Perlu instrumen nonbank
Arif Satria menilai, selama sektor perikanan bergantung pada bank, sektor ini selalu akan berbenturan dengan kepentingan bank yang mengacu pada UU Nomor 3 Tahun 2004 tentang Perubahan UU Nomor 23 Tahun 1999 tentang Bank Indonesia. Bank tidak sepenuhnya bisa dipersalahkan karena ada prinsip kehati-hatian yang harus ditaati perbankan.
Salah seorang peserta diskusi, Son Diamar, menyarankan agar diadakan perubahan Undang-Undang Bank Indonesia agar fungsi intermediasi perbankan bisa lebih berjalan.
Pemerintah juga mempunyai program kredit usaha rakyat (KUR) perikanan untuk membantu pembiayaan. Kementerian Kelautan dan Perikanan telah pula menjalin kerja sama dengan sejumlah bank. Kerja sama dengan BNI, misalnya, ditandatangani pada 27 September 2010. Kerja sama itu, seperti dikutip dalam siaran pers BNI, langsung diwujudkan dengan penandatanganan persetujuan pemberian fasilitas kredit senilai Rp 70 miliar.

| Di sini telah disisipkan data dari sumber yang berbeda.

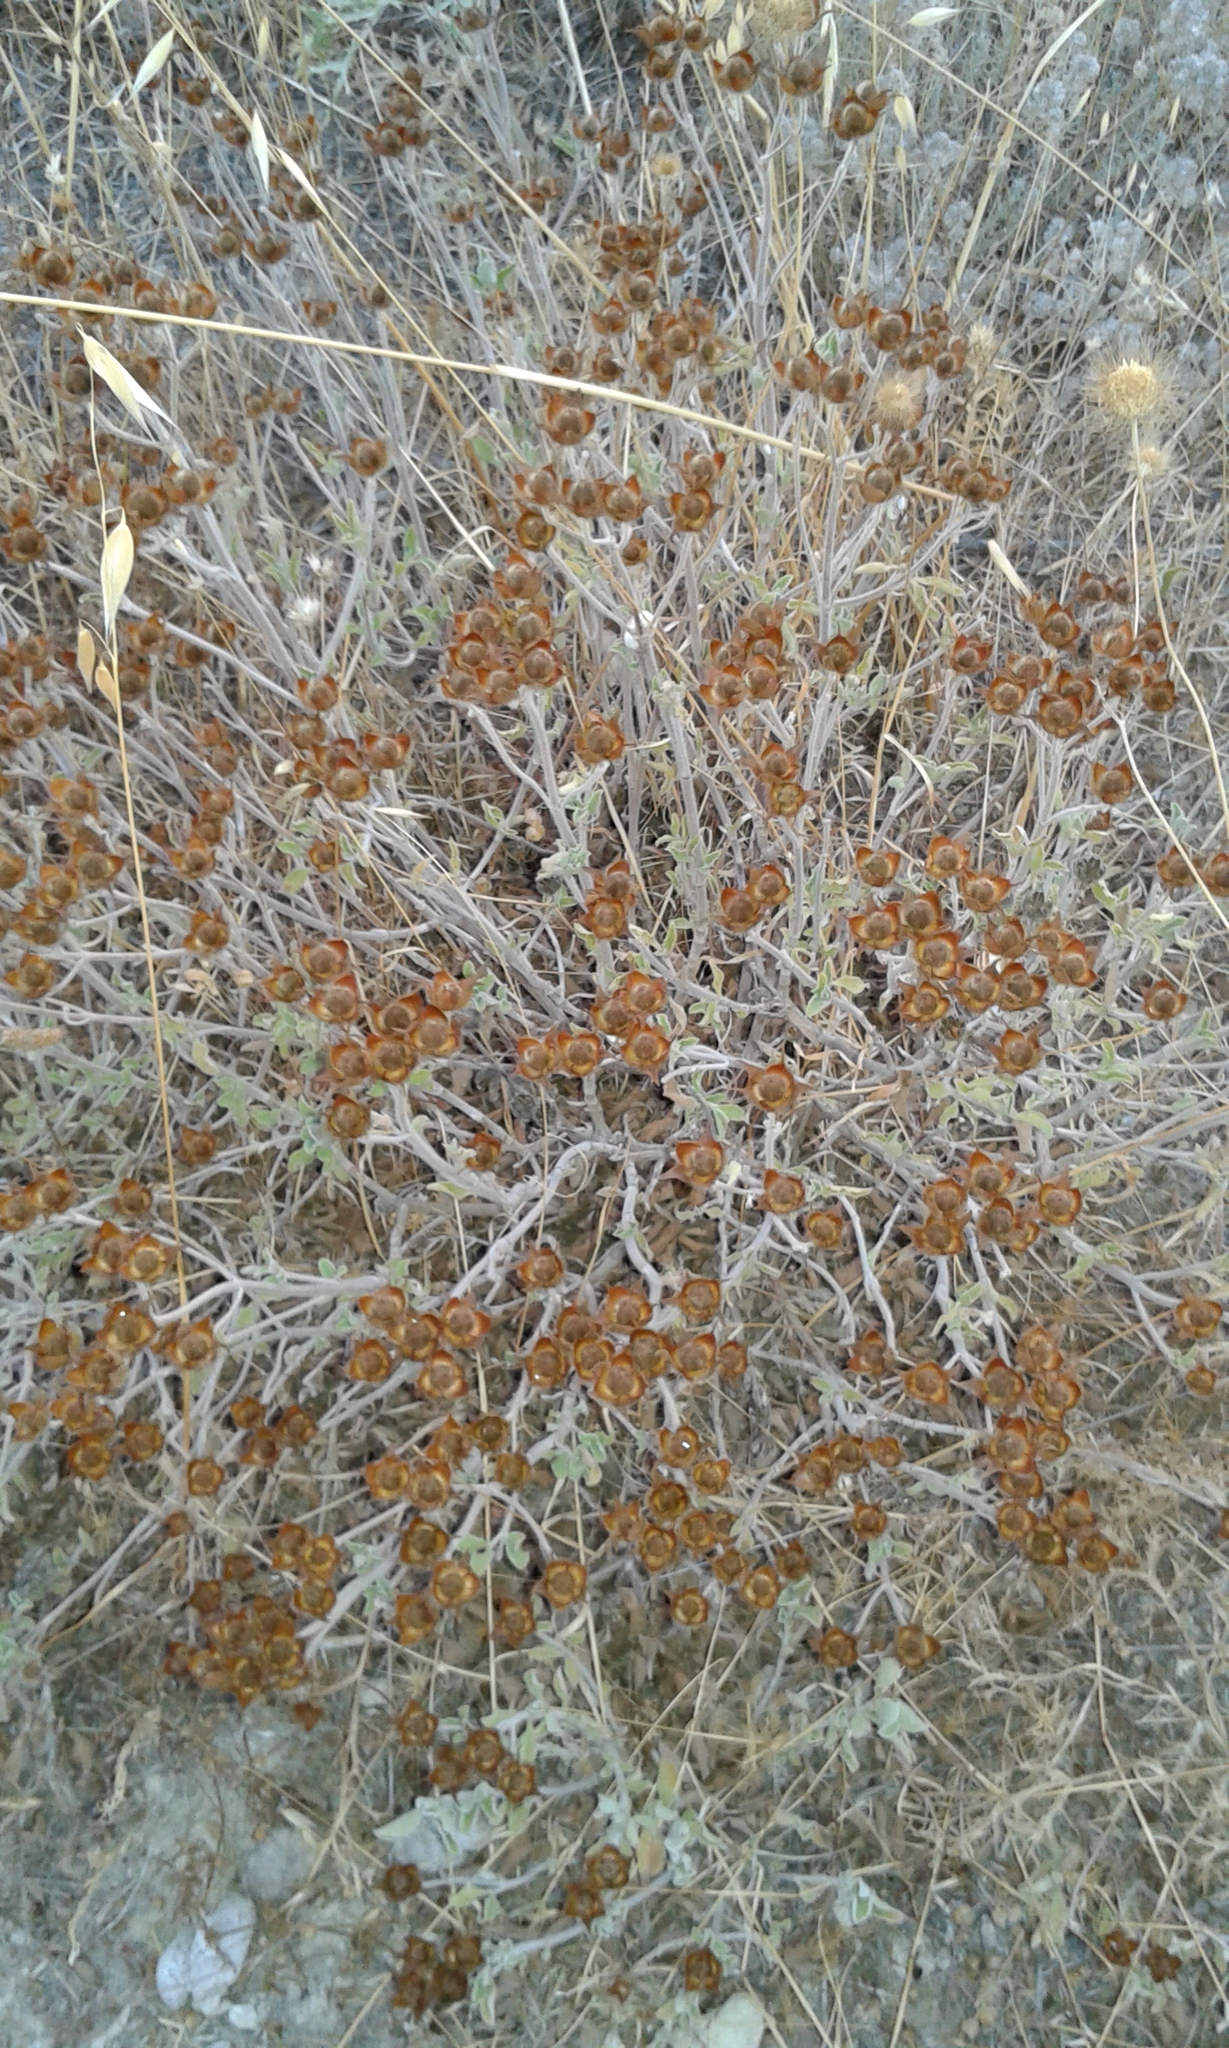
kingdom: Plantae
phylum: Tracheophyta
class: Magnoliopsida
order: Malvales
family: Cistaceae
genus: Cistus
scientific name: Cistus creticus
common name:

Namun, praktik di lapangan, seperti diamati Rokhmin Dahuri, tidak selalu mulus. ”KUR perikanan itu susah sekali didapatkannya. Selain bunganya tinggi sekali, rakyat kecil enggak bisa pinjam ke bank,” tuturnya.
Arif Satria mengusulkan perlunya menciptakan instrumen lain nonbank. Kalau sekarang Kementerian Pertanian membuat RUU Pembiayaan Pertanian, Kementerian Kelautan dan Perikanan juga perlu mengusulkan RUU Pembiayaan Perikanan. Dengan demikian, nanti ada Lembaga Keuangan Mikro (LKM) di lapangan yang tidak kaku seperti bank.
”LKM harus fleksibel dan adaptif terhadap kepentingan nelayan,” katanya.
Namun, kembalinya perbankan berpihak pada kepentingan tani dan nelayan—sebagaimana tercatat dalam sejarah terbentuknya Republik Indonesia— tetap menjadi harapan.